Action item:
Among the entries below, determine how many lines contain the word "ankle" and state only that figure.

Supplied data:
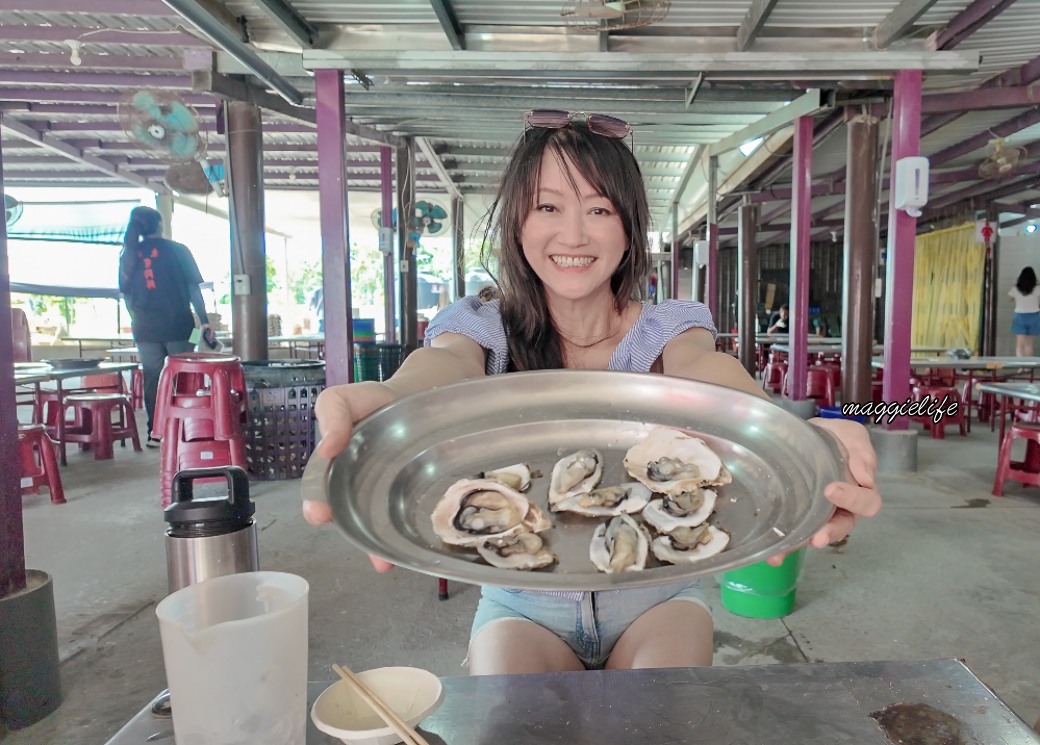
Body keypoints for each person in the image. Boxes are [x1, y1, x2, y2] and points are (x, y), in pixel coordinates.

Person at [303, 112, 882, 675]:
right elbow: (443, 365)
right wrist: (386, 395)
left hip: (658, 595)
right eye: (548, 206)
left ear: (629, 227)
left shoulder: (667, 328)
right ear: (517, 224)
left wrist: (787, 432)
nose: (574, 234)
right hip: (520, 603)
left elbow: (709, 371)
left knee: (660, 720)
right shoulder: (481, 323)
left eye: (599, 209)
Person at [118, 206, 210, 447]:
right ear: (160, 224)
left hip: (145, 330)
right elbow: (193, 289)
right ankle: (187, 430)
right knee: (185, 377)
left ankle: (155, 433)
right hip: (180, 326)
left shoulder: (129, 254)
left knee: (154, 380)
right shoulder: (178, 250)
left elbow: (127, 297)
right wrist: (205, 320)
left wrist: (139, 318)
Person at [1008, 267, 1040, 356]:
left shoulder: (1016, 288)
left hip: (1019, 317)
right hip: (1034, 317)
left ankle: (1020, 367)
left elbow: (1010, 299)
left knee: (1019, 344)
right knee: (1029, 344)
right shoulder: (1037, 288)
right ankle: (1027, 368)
...
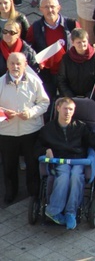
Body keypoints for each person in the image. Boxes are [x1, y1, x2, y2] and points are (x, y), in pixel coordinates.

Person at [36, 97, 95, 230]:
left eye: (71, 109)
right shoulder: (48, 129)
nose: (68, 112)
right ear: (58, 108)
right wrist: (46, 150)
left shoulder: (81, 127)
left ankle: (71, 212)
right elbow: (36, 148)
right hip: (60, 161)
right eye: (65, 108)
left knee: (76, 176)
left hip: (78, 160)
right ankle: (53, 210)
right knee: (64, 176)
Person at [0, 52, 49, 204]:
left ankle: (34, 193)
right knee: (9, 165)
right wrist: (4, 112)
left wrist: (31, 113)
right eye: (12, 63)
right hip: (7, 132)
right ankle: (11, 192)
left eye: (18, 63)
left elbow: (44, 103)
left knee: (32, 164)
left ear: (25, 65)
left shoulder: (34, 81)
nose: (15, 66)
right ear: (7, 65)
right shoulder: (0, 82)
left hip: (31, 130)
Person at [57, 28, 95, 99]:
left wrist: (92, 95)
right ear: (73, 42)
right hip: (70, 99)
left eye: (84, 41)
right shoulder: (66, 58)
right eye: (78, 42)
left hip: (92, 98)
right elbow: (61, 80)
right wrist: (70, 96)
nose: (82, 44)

Reply:
8